## WHAT THE EXERCISE ASKS
Please quote the listing lines between the one holding "phylum: Chordata" and the one holding "scientific name: Cuculus canorus", inclusive, and nothing else.

## TASK INPUT
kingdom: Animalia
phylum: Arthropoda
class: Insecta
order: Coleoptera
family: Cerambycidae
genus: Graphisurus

==

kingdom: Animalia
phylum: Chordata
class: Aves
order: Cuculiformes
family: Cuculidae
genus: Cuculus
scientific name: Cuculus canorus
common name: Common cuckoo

...

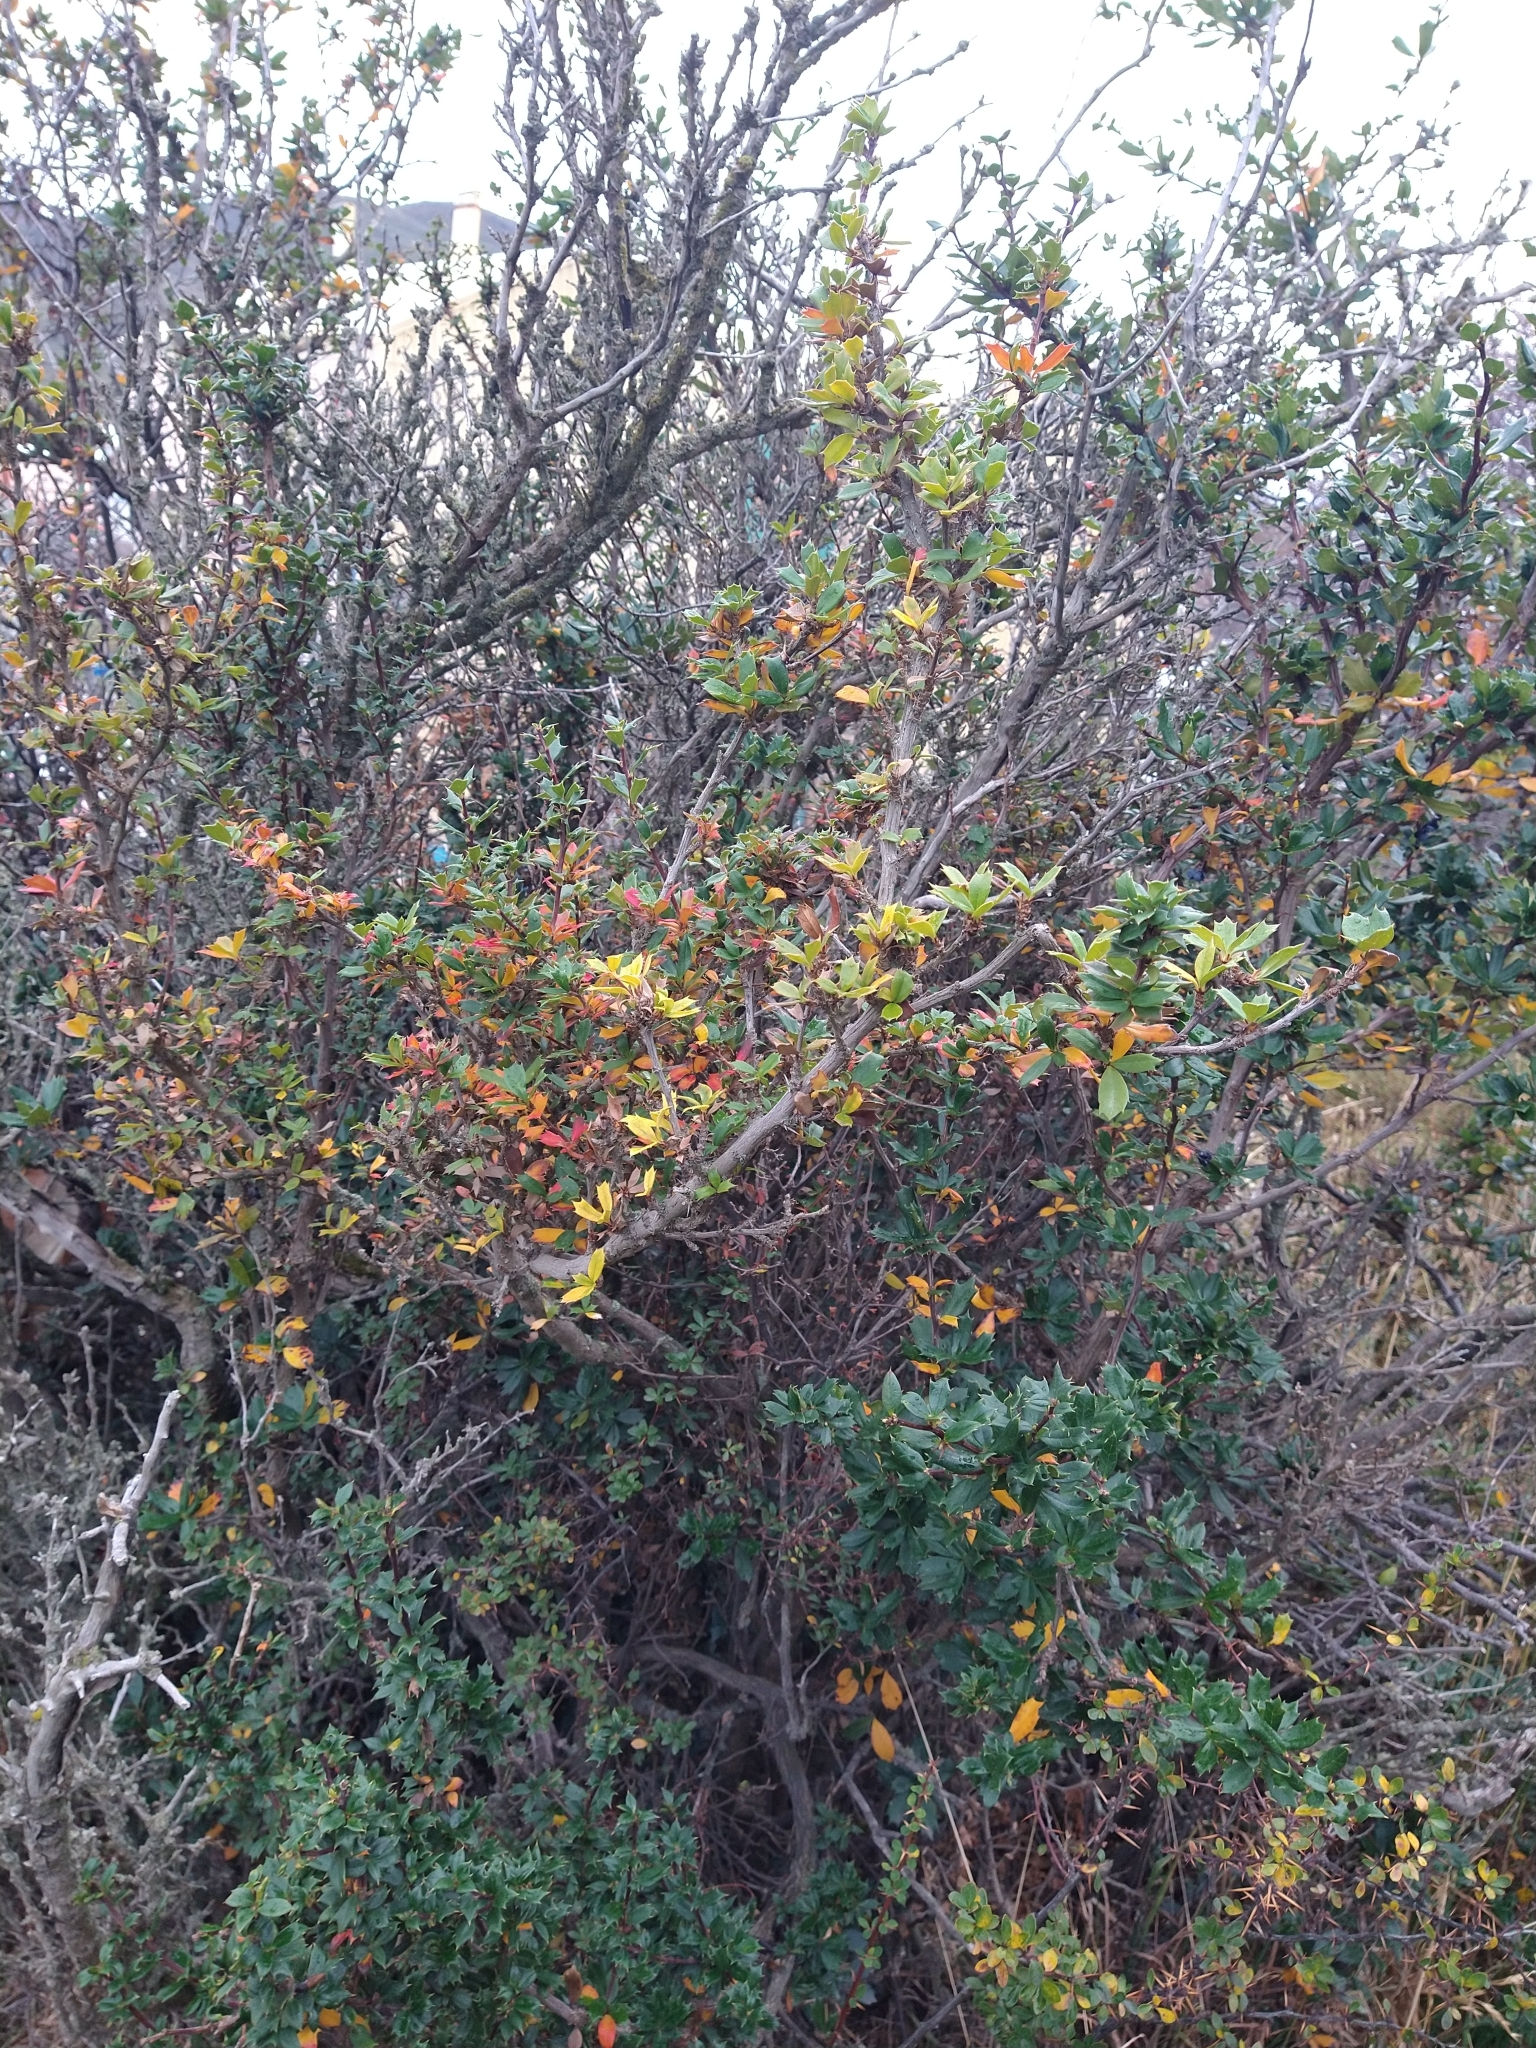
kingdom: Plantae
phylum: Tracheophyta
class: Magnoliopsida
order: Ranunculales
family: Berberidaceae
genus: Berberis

## SOLUTION TO THE EXERCISE
phylum: Chordata
class: Aves
order: Cuculiformes
family: Cuculidae
genus: Cuculus
scientific name: Cuculus canorus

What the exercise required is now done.